Council Tax Reduction
· The introduction of new local Council Tax Reduction schemes (which replaced Council Tax Benefit and which was accompanied by a 10% reduction in central funding) is leading to financial hardship for some affected claimants and incurring extra expense to local authorities through loss of revenue, and costs relating to arrears collection, court action and providing support to affected claimants.
· The move to localise Council Tax support has also created a post-code lottery whereby in some areas residents qualify for 100% support while in other areas someone in the same circumstances has to pay as much as 20% of their Council Tax.

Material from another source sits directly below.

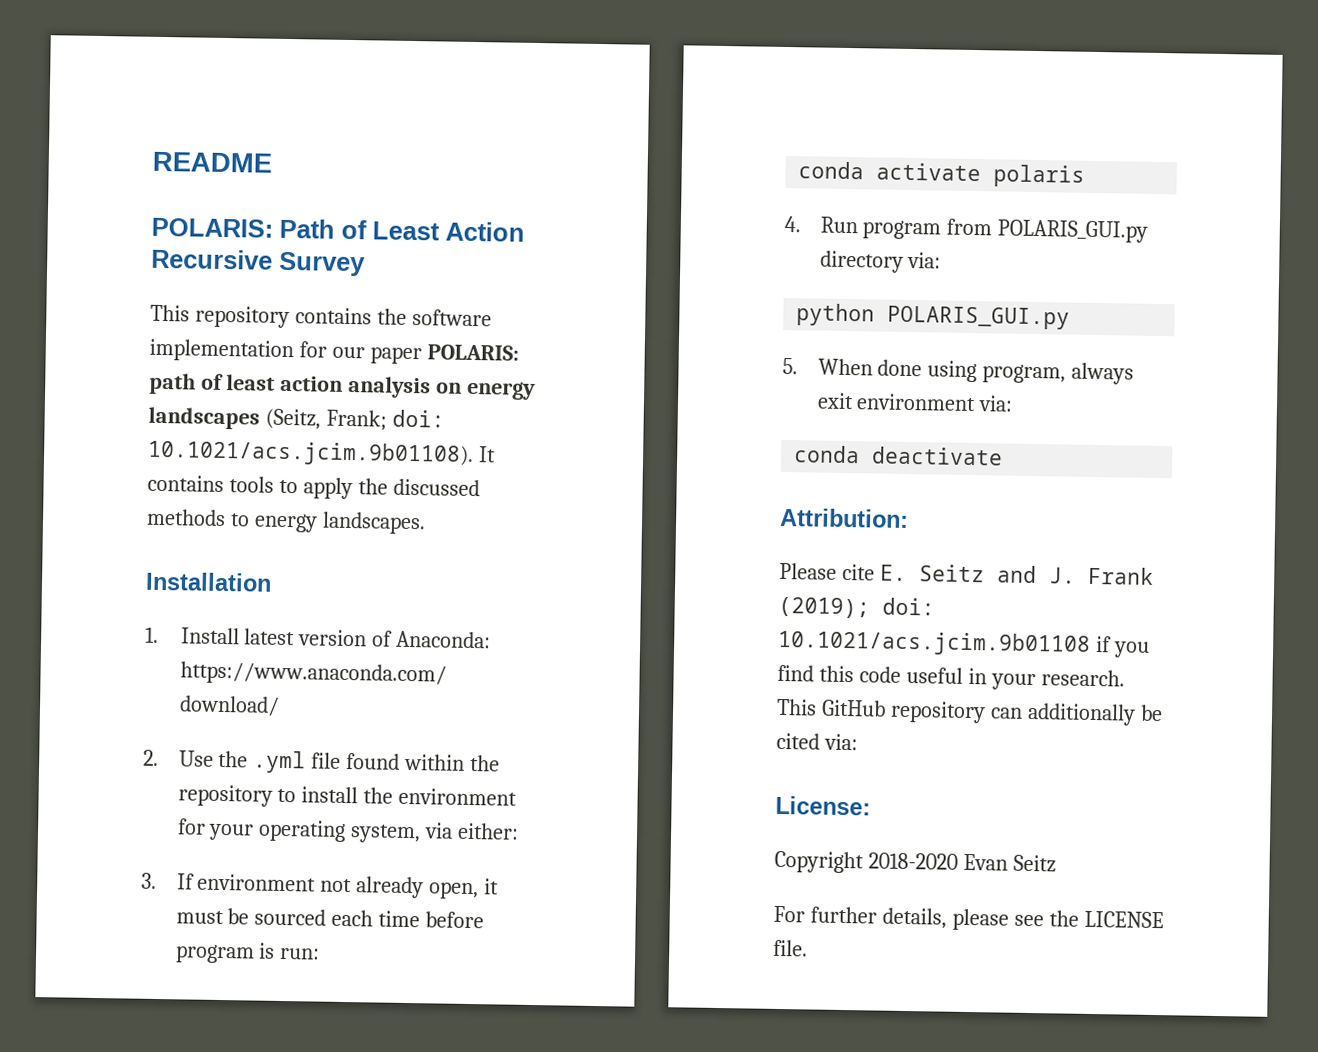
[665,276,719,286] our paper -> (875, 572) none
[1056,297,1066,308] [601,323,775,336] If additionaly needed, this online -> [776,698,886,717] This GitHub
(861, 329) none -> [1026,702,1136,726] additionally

The Government should commission research into the impact that this variation in Council Tax reduction schemes across the country is having on levels of poverty in different areas.
· Both private and social sector landlords are concerned about how tenants will manage direct payments of housing costs under Universal Credit. There was particular concern that vulnerable tenants may not receive help until they have accrued unmanageable levels of rent arrears. The development of the Local Support Services Framework is a welcome step towards providing additional support to vulnerable people to adapt to Universal Credit, including the changes in the way support for their housing costs will be paid. However more fundamental assistance is needed to help vulnerable claimants manage their rental payments.
· The Government should give vulnerable claimants the option of having their housing costs support paid direct to their landlords if this is their preference, at least for the first few years of a Universal Credit claim, as a transitional measure.
· Universal Credit claimants should receive a breakdown showing the elements which make up the total UC payment, and which clearly indicates the portion of the payment which is intended to be used for housing costs.
Some of the reforms discussed in this report were implemented in 2011 but the full impacts are only just beginning to become clear. Other were implemented later, in 2013, and so only an initial assessment of their effects can be made at this stage. A number of our recommendations therefore call on the Government to monitor the impacts carefully and to take urgent remedial action where necessary to assist the hardest hit claimants, particularly as a number of them may be affected by other welfare reforms, including those to disability and incapacity benefits.